The size and proportions of the monument are impressive. The group of statues, which crown its summit, is the work of Real de Sarte. It represents three combatants in the course of an attack. The sculptor has given the soldier on the right the features of Quentin Roosevelt, the son of the President of the United States, who died in the service of France, and to the soldier on the left he has given the features of his brother, who was killed on the Chemin des Dames. To the grenadier in the centre, he has given the features of General Gouraud.
The main entrance leads to a chapel, on whose walls are a number of marble plaques carrying the names of soldiers who disappeared, placed there at the request of their families. The crypt contains ossuaries containing the unnamed remains of 10,000 soldiers, together with the tomb of General Gouraud, who wished to be buried in the midst of those whom he had commanded from 1916 to 1918 as head of the 4th Army.
A foundation, which is publicly recognised, provides for the upkeep of the building, and the "Association for the Memory of the Armies of Champagne" organises and imposing ceremony each year in the presence of senior civil and military figures from France and America. An open-air mass is celebrated as part of the ceremony.
Sign 3: The Memory
From the beginning of the conflict, soldiers have given tribute to their friends who died in a battle. Many monuments have been erected thanks to the contributions of those who survived and acquaintances of the deceased.
Each state is eager to remember the sacrifice and victory of its soldiers by building memorials, as those in Mondement or in Dormans.
The days following the Armistice, the temporary cemeteries were made in big necropolis and many monuments disappeared through the time. In 1920, the free towns of France were endowed with a war monument: thus engraving in stone the names of their sacrificed children.
The Navarin Monument
In the days following the war, the veterans decide to erect a monument to pay tribute to the deceased of the 107 French and allied divisions who fought on the front of Champagne department. Donations flowed from all over France and on November 4th 1923 the first stone is laid.

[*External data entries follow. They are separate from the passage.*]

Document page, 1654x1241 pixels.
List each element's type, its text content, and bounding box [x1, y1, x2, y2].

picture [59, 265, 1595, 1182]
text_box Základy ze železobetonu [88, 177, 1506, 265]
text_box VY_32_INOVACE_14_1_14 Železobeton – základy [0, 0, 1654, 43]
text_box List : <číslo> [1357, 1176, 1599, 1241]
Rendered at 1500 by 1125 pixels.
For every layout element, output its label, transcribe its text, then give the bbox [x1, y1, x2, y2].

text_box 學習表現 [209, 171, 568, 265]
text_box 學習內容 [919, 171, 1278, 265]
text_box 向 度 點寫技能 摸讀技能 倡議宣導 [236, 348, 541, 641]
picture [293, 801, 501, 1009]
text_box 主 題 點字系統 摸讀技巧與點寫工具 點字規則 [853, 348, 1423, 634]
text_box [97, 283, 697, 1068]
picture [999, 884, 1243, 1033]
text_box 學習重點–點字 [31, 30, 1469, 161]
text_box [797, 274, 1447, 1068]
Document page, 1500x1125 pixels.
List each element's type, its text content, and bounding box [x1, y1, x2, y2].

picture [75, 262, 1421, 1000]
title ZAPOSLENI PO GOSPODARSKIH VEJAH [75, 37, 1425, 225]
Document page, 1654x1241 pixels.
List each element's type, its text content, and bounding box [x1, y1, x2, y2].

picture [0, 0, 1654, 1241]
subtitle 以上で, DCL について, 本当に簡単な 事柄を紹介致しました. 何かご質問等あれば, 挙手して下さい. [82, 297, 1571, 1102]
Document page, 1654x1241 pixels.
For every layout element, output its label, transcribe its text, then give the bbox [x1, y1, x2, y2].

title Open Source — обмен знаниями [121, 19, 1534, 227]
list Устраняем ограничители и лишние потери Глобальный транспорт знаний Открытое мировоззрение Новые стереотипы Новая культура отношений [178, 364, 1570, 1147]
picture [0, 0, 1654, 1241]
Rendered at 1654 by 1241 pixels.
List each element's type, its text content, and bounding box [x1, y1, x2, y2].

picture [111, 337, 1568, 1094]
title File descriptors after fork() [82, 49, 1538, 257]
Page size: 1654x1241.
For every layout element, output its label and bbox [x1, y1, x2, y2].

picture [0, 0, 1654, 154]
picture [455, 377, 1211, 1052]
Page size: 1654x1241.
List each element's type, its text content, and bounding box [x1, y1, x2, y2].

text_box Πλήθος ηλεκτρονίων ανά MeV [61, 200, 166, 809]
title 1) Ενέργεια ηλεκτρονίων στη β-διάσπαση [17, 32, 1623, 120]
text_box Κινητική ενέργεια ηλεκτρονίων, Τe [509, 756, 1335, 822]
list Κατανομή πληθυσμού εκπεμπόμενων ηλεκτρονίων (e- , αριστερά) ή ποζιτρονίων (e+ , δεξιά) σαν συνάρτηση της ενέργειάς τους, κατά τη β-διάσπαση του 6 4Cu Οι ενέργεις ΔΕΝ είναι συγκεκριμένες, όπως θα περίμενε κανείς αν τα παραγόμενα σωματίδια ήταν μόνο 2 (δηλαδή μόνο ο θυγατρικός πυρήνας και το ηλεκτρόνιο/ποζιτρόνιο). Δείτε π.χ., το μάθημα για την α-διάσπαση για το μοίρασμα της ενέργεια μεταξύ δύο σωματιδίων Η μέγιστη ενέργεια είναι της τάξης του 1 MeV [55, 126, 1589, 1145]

Less than a year later on September 28th 1924 the unveiling of the Navarin monument took place in the term of office of Field Marshal Joffre and General Gouraud.
The monument has the shape of a pyramid on which there is a sculpture representing three soldiers in an attack position (right to left):
- Quentin Roosevelt, flying officer, son of former American President.
- The general Gouraud at the head of the IVth army
- The sculptor's brother who died at the Moulin of Laffaux
On the pink stoneware pedestal the numbers of the French and allied divisions having fought in Champagne are listed.
Inside, there is a chapel which walls are covered with plates placed by the families in memory of the dead soldiers.
While the necropolis were finished, many bones were still being exhumed from the battlefields, the Navarin monument was then changed into an ossuary. Today it is the shelter of more than 10,000 unidentified corpses of soldiers.
Since 1947, according to their own wishes, the corpses of the Generals Gouraud and Pretelat lain among their soldiers.